Kuwait's opposition has vowed to escalate protests after three former MPs were jailed for three years for insulting the emir.
The case was the latest related to opposition activities since last summer, when an opposition-heavy parliament was disbanded on a legal technicality.
Fresh elections in December were boycotted by the opposition in protest against changes made to electoral law by emiri decree while parliament was out of session.
The former politicians Falah Al Sawwagh, Khaled Al Tahus and Bader Al Dahum were convicted this week of undermining the status of the emir, Sheikh Sabah Al Ahmad Al Sabah, at a political rally in October. Lawyers said they planned to appeal the verdict. By late yesterday, police had not taken the three men into custody.
In response to the verdict, which opposition leaders described as a political decision, thousands of demonstrators marched in protest on Tuesday.
"They want to terrorise us ... we will not surrender and will not be scared," Musallam Al Barrak, the opposition leader and a former MP, told supporters after they marched to the house of one of the convicted men.
Mr Al Barrak, who is also on trial for insulting the Emir, called on the country's major trade unions and youth movements to meet again last night to revitalise a coalition of forces opposing the government. More demonstrations were expected after the meeting.
"We are a country led by the rule of law and our constitution holds our emir to be inviolable," said the information ministry. "If our citizens wish to amend the constitution there is a straightforward legal way to do this, but we will not selectively enforce our laws."
One youth activist estimated that as many as 500 opposition supporters from various groups in the coalition were facing court cases for charges including defamation, spreading false information, and undermining state security.
This month a young activist, Mohammad Eid Al Ajmi, was jailed for five years for defaming the ruler.
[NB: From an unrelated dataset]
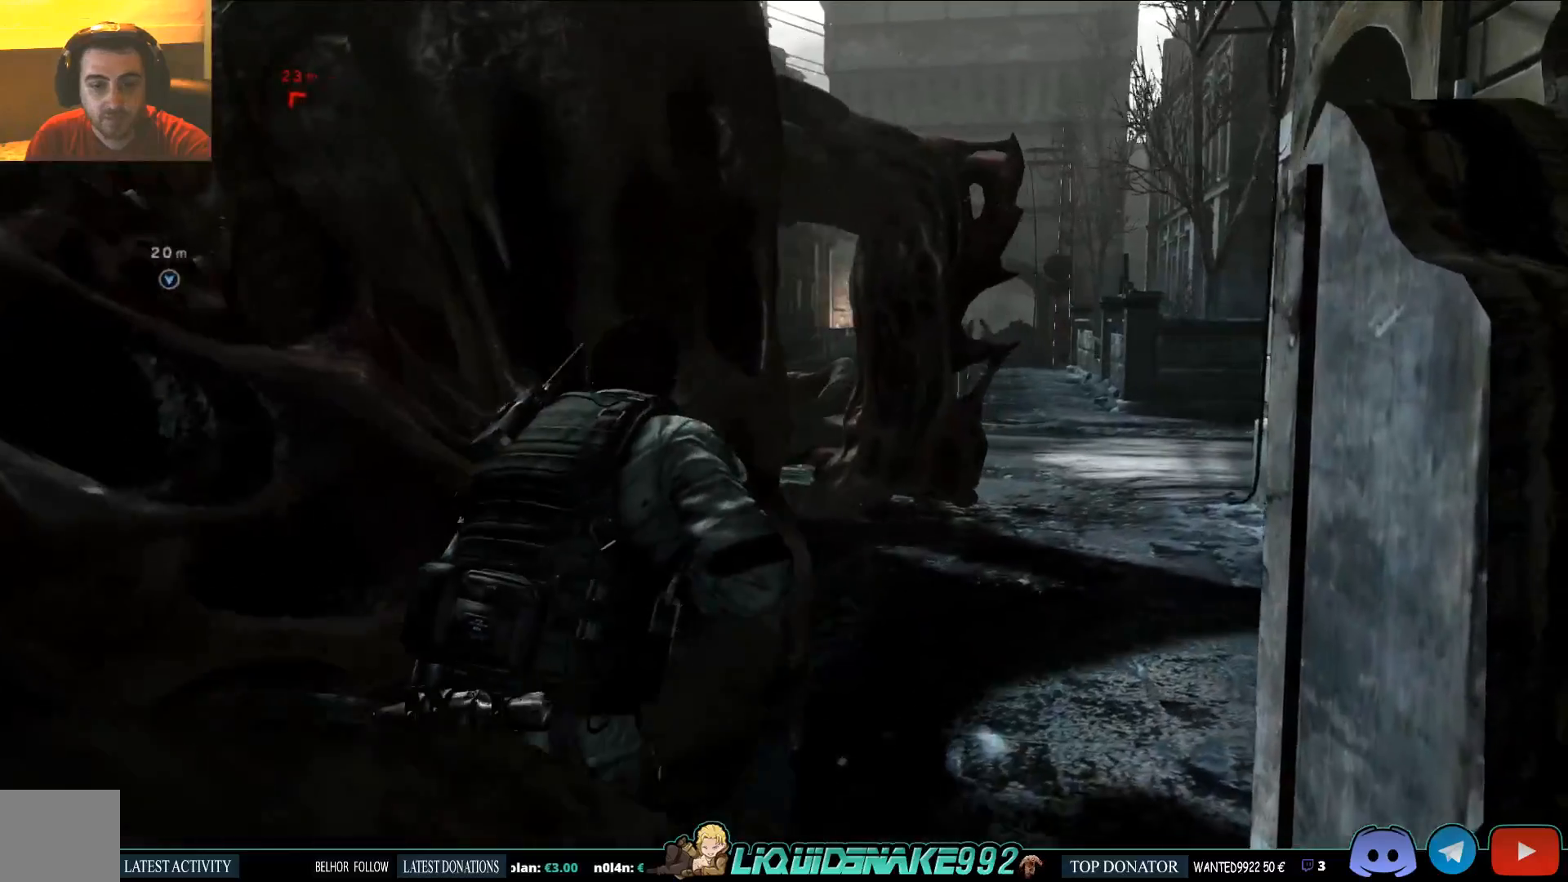
{"dt_ms": 500, "buttons": ["SQUARE"], "left_stick": "up", "right_stick": "center", "events": [[167, "SQUARE", "down"], [183, "right_stick", "right"], [283, "SQUARE", "up"], [350, "right_stick", "center"], [433, "SQUARE", "down"]]}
Two other youths, Ayyad Al Harbi and Rashed Al Enezi, were each sentenced to two years for anti-government comments on Twitter.
Kuwait's opposition coalition wants political reforms such as the legalisation of political parties and an elected prime minister.
But the recent flood of cases has left many prominent members of the oppositio distracted by the need to organise legal defences for themselves or colleagues.
Protests calling for democratic reforms and fresh elections that attracted tens of thousands in December appeared to have fizzled out and some analysts had predicted an end to the unrest.
But the latest convictions appeared to have regalvanised the shaky opposition coalition.
"This gives more reason for the opposition to keep focusing on the fundamental issue," said Shafeeq Ghabra, the former head of the American University in Kuwait. "The fundamental issue is the lack of reform, lack of political change, lack of ability to deal with the kind of demands that the Kuwaiti people are looking for."
Activists put the issue in even more stark language.
"The people want [the emir] to fix it," said a youth activist. "If you don't fix it your way, we will call for the fall of the regime."